Work item >>
Copy every line below where the string "projekti" is found.

Records shown >>
--------------------------------------------------

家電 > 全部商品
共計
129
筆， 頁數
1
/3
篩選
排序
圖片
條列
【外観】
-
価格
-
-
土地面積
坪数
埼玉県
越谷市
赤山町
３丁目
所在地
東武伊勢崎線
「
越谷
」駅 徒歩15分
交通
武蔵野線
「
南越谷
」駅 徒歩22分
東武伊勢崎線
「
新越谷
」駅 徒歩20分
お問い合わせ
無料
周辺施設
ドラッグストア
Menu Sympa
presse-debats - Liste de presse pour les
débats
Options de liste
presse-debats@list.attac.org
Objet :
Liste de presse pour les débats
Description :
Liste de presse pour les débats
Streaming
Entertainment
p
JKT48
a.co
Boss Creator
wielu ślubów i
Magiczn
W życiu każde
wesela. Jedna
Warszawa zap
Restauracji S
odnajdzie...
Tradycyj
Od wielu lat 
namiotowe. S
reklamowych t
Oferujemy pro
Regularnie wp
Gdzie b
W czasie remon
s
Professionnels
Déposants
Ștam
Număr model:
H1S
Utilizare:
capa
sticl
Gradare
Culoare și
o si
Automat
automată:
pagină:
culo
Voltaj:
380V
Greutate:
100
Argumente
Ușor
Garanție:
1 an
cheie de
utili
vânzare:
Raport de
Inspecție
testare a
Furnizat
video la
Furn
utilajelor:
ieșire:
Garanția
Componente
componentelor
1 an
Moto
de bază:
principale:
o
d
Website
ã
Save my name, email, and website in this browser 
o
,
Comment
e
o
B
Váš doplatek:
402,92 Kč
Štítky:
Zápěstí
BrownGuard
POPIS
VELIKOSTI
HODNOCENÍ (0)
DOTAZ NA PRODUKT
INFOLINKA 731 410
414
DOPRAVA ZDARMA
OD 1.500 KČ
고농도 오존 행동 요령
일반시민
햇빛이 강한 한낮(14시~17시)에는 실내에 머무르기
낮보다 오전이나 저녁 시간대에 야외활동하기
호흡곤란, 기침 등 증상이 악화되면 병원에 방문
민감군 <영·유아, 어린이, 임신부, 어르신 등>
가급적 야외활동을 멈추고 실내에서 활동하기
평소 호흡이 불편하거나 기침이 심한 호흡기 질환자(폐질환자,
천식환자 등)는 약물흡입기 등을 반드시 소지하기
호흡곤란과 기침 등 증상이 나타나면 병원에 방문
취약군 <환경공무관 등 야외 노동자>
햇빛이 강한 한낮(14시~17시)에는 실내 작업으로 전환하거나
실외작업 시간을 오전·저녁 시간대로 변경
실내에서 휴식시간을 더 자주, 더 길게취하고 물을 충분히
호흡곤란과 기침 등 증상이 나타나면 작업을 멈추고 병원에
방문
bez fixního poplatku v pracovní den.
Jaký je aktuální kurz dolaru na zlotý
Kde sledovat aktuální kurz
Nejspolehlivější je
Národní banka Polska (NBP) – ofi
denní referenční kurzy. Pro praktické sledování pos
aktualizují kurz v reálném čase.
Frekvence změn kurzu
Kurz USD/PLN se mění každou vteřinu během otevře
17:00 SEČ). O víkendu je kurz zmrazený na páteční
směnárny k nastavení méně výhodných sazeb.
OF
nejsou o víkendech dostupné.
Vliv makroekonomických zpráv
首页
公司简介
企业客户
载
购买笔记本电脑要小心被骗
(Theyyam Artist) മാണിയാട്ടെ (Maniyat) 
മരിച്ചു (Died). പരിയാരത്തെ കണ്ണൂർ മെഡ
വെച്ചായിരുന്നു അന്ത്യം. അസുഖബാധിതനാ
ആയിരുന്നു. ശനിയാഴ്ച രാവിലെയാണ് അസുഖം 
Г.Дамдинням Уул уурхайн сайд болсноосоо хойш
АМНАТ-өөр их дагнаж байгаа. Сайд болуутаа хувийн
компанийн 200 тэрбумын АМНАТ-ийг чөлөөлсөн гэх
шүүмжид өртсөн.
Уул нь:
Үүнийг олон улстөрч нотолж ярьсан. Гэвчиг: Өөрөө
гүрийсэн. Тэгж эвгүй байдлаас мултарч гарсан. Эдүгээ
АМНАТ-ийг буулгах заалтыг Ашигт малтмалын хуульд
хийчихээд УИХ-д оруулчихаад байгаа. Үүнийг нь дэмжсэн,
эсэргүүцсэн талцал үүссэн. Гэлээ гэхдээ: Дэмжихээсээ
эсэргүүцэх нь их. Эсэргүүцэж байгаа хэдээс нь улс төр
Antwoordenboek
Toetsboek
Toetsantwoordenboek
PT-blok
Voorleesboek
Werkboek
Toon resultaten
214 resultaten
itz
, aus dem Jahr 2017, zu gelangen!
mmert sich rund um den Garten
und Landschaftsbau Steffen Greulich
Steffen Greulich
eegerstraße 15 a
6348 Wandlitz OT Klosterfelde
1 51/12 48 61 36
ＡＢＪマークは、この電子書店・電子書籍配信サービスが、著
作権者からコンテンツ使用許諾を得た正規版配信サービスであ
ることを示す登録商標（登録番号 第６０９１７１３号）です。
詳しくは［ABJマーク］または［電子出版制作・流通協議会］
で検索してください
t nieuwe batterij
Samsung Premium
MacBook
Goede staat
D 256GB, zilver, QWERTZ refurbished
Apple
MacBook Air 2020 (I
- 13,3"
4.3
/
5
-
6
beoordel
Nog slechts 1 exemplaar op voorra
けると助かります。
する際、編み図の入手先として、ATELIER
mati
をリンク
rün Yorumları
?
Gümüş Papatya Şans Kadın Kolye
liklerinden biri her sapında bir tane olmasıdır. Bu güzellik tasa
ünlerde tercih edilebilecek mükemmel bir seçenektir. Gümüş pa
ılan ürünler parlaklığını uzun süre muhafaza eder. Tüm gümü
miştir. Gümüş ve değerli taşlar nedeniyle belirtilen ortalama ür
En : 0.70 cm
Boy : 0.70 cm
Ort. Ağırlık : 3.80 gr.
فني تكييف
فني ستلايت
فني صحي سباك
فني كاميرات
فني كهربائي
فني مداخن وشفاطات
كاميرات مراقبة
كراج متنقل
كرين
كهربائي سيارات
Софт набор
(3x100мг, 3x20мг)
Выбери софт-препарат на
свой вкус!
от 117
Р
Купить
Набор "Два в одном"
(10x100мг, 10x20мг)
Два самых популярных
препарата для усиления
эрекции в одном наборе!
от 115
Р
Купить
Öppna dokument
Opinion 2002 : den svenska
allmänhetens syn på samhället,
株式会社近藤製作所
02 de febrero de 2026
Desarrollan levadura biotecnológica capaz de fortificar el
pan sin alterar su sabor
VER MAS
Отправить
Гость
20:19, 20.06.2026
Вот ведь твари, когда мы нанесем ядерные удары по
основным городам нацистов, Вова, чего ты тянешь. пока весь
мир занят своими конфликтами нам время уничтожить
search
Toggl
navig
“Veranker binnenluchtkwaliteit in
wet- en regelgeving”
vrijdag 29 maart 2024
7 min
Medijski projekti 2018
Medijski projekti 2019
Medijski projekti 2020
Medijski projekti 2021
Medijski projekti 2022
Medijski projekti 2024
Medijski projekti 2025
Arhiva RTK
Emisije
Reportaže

--------------------------------------------------

Response to the task >>
Medijski projekti 2018
Medijski projekti 2019
Medijski projekti 2020
Medijski projekti 2021
Medijski projekti 2022
Medijski projekti 2024
Medijski projekti 2025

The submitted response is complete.